Amanda has little children running about, so she opted for a spice free version. If you like spices, just add the spices outlined in the recipes above. 

 3. GF Honey Free Honey cake 


  • 2 eggs, lightly beaten
  • 3/4 - 1 cup coconut oil, melted
  • 1  ½ cups pure maple syrup - NOT maple flavoured syrup 
  • 2 cups Gluten Free flour mix: Amanda combines Brown Rice flour, Corn Flour, Almond Meal with 1 teaspoon Xanthan gum
  • 1 teaspoon baking powder
  • ½  teaspoon bicarb soda
  • 1 tablespoon cacao powder
  • Optional: spices, and dessicated coconut for sprinkling on top


Pretty simple. Mix all ingredients together in a bowl. You can use a mixer or just a whisk or wooden spoon. Pour into a non-stick cake tin. Bake at 180 C for 1 hour. Once it’s cooled, turn out and sprinkle with desiccated coconut, if using.
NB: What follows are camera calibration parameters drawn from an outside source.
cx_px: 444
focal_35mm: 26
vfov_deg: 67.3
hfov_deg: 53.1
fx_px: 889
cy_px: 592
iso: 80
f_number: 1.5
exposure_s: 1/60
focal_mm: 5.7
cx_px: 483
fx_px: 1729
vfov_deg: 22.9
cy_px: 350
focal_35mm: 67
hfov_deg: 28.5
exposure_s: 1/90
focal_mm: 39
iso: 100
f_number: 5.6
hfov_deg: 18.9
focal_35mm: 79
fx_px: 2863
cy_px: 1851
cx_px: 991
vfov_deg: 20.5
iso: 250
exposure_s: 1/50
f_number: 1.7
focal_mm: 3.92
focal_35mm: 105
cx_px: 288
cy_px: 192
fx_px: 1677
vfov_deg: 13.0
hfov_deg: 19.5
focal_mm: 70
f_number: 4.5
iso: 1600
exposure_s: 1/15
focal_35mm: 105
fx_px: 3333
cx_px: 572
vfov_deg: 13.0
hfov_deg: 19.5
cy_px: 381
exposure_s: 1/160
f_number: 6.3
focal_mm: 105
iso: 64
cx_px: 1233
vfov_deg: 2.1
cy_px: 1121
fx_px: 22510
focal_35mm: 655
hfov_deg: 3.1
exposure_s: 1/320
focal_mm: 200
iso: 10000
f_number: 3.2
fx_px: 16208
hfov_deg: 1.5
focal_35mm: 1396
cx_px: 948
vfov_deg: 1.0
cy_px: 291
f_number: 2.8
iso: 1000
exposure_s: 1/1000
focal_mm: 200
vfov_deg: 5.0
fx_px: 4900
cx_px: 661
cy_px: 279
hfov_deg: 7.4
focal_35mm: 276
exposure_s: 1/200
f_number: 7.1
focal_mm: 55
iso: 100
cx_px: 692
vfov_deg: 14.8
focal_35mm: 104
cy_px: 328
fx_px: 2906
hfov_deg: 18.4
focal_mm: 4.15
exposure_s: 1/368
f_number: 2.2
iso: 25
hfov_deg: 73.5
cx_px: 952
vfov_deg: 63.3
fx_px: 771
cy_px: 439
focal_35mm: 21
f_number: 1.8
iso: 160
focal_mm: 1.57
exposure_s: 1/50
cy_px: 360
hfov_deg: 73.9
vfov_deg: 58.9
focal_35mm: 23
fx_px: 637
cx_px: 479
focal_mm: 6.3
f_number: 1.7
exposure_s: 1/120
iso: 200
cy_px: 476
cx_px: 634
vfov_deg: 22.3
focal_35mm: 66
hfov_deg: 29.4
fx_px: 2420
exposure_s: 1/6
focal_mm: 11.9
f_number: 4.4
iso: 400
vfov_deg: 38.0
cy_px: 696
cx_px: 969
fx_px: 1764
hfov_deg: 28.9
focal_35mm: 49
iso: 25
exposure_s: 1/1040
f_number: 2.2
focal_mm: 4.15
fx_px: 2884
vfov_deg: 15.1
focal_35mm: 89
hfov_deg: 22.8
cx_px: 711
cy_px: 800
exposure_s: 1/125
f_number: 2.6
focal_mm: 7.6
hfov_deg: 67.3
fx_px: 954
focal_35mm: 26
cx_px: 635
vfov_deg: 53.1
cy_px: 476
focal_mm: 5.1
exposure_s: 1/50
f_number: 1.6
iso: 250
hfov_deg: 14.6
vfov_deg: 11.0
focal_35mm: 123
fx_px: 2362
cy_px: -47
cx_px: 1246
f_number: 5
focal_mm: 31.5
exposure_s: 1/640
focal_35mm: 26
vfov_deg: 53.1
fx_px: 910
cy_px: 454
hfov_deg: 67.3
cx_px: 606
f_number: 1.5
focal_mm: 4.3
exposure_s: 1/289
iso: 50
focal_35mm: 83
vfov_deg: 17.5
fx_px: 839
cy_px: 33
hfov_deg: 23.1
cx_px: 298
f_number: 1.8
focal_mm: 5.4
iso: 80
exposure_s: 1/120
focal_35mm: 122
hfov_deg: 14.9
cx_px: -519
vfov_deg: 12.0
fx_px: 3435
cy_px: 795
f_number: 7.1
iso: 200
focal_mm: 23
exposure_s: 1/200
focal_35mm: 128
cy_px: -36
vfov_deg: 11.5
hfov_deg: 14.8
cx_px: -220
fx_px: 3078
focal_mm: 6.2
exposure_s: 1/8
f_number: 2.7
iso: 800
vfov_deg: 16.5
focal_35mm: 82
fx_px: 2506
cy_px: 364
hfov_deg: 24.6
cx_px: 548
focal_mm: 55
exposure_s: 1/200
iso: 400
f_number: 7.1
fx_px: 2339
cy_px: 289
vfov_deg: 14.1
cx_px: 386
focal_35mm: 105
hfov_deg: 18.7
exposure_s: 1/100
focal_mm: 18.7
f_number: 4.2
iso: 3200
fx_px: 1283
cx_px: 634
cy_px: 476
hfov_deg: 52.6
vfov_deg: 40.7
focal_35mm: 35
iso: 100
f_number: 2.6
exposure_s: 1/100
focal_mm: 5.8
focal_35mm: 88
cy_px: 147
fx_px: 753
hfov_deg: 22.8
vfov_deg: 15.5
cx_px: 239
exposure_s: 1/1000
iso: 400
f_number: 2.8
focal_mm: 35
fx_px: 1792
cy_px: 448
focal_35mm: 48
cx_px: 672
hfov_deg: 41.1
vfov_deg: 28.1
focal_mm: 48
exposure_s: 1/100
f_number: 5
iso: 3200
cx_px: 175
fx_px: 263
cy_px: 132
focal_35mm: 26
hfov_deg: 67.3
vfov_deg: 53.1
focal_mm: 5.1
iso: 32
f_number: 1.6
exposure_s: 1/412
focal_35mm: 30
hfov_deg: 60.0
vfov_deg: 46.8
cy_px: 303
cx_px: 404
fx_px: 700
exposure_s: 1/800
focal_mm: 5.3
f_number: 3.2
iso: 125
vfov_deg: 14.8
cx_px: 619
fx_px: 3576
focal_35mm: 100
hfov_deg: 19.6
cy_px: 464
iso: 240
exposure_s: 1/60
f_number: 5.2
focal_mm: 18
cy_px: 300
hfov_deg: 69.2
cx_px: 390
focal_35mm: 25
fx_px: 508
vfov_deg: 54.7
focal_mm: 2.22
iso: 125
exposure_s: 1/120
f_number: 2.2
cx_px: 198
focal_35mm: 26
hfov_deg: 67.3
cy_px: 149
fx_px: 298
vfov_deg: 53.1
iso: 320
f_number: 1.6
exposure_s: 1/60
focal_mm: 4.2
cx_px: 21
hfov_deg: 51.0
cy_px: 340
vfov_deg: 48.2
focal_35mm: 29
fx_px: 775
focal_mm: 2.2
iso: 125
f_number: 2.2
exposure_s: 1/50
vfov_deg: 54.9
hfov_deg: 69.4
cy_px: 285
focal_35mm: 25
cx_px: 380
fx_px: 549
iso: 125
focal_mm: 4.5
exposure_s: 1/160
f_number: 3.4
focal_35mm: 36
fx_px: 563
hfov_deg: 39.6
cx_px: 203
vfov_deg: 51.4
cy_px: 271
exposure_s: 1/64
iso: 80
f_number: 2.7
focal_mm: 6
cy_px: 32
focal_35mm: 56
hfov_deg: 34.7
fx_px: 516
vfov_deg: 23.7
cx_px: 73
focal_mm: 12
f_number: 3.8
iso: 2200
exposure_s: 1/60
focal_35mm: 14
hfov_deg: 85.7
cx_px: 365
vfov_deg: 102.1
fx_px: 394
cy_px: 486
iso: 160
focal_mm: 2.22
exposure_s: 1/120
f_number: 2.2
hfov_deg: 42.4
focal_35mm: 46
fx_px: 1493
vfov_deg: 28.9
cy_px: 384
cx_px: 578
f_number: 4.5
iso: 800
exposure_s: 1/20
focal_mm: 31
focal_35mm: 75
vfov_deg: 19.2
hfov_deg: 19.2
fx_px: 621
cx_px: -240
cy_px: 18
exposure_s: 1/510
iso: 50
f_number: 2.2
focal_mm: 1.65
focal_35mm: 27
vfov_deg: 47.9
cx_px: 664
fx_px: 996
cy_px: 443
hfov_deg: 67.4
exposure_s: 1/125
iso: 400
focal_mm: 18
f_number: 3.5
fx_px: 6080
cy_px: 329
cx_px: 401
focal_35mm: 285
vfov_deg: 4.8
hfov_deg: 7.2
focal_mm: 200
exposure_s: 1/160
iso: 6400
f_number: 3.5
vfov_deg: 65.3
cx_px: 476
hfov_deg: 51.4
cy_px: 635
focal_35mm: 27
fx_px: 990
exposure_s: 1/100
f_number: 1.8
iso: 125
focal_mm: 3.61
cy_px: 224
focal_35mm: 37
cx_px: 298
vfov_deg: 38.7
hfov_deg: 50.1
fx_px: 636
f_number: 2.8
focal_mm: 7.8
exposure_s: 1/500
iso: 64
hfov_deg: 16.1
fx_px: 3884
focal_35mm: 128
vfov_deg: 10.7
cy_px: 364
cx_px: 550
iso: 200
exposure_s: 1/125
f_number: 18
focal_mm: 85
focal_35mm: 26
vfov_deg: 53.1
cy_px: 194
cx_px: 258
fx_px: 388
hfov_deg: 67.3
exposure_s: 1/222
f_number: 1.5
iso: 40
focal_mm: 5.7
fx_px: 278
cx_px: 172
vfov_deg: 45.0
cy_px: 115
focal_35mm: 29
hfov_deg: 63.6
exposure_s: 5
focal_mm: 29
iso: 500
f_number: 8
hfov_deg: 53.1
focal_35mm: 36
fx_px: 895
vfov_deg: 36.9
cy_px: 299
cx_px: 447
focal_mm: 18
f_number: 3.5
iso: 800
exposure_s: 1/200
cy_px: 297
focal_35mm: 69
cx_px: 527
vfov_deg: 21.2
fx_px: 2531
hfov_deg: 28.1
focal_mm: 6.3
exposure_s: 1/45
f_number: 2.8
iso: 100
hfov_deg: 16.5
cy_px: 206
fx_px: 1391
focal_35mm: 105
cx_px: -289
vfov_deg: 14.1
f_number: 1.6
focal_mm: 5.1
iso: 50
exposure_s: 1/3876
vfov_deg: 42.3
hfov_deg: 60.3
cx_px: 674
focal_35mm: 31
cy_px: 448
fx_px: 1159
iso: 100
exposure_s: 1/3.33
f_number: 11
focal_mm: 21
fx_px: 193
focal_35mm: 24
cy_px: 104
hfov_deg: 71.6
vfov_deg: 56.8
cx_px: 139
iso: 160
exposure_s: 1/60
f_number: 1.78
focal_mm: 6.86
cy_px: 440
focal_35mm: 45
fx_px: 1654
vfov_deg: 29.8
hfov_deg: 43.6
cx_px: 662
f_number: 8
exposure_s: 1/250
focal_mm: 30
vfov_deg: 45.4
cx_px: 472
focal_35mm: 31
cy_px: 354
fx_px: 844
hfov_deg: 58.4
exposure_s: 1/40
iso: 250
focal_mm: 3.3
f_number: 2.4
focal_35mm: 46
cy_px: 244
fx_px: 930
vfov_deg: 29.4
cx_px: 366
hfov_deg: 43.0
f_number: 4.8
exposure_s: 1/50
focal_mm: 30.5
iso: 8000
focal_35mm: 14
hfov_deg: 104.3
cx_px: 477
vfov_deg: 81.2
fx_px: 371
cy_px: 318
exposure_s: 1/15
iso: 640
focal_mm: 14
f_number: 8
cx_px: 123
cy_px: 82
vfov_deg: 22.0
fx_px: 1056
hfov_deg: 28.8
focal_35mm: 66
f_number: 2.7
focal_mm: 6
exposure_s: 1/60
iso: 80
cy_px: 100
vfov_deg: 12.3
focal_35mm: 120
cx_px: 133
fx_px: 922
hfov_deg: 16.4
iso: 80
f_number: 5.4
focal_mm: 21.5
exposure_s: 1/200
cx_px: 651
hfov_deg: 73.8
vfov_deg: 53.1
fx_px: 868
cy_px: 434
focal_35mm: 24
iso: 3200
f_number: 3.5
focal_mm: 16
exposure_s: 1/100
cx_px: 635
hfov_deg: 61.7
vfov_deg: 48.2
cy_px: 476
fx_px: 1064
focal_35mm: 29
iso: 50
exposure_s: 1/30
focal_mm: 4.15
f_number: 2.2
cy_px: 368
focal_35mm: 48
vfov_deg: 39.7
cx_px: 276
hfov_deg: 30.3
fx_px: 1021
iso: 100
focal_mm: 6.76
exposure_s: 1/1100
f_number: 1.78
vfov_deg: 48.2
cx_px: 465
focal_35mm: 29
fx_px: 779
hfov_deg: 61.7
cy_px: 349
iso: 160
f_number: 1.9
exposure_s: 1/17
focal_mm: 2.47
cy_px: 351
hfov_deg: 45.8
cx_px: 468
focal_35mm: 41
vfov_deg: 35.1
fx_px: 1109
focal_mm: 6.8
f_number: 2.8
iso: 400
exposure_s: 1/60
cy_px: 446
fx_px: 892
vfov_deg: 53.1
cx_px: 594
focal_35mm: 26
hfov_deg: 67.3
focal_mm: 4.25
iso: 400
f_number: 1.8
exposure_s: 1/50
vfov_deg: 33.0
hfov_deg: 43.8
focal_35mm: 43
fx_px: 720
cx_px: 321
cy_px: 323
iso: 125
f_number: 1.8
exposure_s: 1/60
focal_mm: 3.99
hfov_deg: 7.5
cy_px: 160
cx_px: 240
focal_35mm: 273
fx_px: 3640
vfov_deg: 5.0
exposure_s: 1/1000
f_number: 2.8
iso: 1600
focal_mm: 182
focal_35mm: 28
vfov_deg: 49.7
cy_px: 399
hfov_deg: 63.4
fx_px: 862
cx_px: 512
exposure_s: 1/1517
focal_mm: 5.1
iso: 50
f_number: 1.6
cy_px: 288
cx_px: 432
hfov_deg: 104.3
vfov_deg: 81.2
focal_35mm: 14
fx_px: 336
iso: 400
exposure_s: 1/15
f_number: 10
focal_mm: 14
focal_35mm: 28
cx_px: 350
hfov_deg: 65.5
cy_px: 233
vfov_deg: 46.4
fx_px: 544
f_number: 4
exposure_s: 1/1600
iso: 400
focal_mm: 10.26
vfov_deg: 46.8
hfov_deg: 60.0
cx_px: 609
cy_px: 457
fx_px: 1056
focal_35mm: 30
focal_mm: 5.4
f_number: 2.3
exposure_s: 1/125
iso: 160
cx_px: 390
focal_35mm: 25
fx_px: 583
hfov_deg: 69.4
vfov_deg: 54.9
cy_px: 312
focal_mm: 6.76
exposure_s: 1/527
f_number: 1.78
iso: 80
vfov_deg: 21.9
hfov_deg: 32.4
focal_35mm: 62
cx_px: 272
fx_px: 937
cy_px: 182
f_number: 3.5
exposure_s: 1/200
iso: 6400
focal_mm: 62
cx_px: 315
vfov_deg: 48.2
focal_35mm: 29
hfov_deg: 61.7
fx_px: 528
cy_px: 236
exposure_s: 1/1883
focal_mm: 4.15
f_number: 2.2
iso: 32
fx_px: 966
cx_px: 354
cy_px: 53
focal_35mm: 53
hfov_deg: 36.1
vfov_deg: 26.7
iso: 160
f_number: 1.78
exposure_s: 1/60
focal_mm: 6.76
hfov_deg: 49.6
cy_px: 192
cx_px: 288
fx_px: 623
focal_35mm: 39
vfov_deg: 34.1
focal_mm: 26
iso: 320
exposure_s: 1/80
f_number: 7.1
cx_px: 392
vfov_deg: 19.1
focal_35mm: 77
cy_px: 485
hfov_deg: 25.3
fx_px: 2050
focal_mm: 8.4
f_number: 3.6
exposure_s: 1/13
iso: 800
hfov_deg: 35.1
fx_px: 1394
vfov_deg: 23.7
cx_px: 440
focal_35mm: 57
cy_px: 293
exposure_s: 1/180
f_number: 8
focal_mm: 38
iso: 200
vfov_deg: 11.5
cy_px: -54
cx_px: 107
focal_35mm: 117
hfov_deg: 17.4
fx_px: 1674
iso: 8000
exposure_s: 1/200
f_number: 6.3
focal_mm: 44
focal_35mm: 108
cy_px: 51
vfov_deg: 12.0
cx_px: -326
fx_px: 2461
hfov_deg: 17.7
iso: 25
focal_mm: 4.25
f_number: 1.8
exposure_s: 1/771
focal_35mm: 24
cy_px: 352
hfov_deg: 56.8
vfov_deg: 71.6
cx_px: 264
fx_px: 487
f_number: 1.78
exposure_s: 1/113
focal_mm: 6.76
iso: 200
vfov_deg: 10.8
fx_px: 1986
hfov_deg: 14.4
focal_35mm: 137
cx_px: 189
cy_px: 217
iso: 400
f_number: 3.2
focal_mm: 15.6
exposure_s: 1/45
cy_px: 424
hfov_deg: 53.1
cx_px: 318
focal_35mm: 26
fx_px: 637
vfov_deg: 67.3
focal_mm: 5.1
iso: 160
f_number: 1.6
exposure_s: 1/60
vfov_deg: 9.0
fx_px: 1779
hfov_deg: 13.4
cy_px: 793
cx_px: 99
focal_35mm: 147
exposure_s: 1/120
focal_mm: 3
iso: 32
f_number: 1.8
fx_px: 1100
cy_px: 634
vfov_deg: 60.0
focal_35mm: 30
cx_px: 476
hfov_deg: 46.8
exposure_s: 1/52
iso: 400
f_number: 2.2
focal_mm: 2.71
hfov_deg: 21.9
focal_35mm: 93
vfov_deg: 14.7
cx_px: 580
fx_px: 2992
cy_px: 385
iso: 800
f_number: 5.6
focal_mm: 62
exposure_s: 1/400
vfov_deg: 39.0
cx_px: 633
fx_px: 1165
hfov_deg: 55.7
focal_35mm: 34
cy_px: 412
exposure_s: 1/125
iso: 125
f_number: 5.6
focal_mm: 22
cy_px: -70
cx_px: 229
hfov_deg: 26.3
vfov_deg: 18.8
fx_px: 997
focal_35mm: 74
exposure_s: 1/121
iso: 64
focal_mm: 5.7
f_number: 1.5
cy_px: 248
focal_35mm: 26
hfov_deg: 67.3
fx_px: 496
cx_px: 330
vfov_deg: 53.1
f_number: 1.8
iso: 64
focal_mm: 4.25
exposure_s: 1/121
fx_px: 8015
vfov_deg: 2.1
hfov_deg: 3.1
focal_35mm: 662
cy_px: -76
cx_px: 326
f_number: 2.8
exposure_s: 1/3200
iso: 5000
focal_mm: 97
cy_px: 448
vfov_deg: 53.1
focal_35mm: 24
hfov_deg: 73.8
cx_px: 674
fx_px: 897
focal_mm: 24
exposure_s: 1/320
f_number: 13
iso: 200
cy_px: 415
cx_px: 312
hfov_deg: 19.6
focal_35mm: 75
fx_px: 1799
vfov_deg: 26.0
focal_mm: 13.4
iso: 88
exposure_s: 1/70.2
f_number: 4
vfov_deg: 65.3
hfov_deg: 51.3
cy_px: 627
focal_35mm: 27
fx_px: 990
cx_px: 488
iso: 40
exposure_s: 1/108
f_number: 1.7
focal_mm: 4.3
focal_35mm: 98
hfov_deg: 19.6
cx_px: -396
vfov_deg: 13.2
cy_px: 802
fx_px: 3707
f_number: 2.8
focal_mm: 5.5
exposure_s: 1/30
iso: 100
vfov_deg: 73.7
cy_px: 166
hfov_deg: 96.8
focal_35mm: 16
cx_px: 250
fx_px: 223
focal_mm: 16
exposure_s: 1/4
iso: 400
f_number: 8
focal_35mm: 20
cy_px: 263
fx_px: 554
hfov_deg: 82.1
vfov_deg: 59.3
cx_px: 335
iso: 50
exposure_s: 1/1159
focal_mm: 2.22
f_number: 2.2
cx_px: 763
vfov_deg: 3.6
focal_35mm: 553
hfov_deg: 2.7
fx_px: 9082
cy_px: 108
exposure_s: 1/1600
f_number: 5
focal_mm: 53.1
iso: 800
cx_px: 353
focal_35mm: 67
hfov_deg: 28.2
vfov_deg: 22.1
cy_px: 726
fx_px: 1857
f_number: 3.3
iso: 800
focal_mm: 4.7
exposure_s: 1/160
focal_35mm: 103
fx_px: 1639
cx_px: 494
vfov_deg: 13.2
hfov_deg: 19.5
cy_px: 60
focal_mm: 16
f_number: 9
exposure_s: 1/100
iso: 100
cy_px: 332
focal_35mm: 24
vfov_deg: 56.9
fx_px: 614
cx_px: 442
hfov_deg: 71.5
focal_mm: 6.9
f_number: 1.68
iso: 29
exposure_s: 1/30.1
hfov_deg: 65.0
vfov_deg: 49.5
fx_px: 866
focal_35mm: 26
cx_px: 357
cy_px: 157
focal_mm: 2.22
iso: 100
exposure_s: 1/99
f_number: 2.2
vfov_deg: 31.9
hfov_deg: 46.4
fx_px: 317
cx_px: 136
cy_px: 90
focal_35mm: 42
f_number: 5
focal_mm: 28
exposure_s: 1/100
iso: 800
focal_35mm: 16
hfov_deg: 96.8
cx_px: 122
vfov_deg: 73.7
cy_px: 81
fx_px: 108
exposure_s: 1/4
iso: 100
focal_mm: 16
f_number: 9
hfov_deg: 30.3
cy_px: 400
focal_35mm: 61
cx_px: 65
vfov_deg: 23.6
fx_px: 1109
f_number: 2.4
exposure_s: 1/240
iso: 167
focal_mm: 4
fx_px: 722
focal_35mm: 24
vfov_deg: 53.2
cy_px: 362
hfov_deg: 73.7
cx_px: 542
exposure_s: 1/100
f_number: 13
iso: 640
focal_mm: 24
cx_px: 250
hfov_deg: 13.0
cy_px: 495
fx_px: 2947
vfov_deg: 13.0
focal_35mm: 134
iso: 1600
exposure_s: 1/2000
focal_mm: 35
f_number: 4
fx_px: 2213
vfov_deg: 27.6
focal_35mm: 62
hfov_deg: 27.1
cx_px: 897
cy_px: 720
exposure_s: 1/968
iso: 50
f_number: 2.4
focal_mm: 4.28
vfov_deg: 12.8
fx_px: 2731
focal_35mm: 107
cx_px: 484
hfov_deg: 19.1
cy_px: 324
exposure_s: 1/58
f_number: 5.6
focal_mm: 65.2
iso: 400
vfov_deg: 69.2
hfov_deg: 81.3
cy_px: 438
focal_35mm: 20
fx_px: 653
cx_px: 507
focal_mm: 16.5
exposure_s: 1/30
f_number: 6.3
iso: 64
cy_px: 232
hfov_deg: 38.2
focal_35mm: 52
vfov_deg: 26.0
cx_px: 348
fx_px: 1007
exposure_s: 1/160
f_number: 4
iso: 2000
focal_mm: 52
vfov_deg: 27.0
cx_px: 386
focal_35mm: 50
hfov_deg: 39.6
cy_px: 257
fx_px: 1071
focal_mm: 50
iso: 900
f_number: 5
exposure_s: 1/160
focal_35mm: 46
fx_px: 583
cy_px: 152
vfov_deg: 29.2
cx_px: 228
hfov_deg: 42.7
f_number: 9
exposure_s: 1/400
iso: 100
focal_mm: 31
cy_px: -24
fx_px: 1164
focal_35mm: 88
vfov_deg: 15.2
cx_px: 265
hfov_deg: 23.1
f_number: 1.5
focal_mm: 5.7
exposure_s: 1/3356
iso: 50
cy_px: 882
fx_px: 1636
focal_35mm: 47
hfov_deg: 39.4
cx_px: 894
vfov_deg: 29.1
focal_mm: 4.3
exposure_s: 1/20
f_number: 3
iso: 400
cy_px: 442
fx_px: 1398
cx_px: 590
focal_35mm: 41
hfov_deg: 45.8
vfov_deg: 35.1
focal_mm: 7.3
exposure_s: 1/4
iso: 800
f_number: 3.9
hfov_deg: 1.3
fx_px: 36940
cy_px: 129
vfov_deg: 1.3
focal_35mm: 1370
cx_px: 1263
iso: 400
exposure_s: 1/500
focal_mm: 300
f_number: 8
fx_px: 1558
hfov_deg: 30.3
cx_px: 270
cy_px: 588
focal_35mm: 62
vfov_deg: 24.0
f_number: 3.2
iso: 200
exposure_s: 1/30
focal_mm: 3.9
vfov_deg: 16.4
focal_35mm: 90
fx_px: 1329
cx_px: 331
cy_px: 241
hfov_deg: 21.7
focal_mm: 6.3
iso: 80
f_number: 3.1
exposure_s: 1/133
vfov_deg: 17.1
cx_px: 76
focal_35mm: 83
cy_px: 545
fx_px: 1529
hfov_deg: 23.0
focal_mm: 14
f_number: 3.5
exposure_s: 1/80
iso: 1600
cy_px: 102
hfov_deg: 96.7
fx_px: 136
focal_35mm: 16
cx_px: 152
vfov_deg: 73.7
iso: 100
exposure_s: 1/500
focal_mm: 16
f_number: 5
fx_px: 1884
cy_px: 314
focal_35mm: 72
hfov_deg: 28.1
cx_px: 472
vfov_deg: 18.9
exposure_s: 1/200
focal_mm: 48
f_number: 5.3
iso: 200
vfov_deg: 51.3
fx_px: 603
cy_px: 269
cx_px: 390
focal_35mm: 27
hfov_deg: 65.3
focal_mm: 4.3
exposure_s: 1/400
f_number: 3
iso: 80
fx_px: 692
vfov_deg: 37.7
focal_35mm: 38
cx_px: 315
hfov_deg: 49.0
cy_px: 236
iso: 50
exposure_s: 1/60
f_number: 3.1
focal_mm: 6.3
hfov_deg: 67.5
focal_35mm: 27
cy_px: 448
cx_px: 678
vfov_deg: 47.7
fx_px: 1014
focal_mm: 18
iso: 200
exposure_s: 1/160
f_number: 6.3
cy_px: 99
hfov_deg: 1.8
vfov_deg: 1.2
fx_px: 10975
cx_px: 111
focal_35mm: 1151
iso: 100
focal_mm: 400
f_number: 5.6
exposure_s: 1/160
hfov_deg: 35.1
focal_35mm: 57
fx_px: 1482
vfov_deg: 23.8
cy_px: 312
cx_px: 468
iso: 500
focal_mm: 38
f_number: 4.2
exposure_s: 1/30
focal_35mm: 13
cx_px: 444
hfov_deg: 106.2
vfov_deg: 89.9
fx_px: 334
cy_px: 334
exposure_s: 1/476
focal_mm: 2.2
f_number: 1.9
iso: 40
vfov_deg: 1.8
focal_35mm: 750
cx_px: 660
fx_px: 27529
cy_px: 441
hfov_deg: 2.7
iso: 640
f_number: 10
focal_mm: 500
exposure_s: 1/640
Amanda was very pleased with her efforts. First the consistency was right, light and moist on the inside, with a nice crust on the outside. And then the acid test: did it taste like honey cake? Amanda had a posse of family tasters on hand.

“Everyone's tasted it here and they LOVED IT! Yummm! If I wouldn't have told them it was a honey-free honey cake they wouldn't have known! So when I asked if it tasted like honey cake they said absolutely!!!”


On that positive note, Happy New Year to everyone! I hope the year ahead is peaceful, happy and productive, and full of good health and good fortune.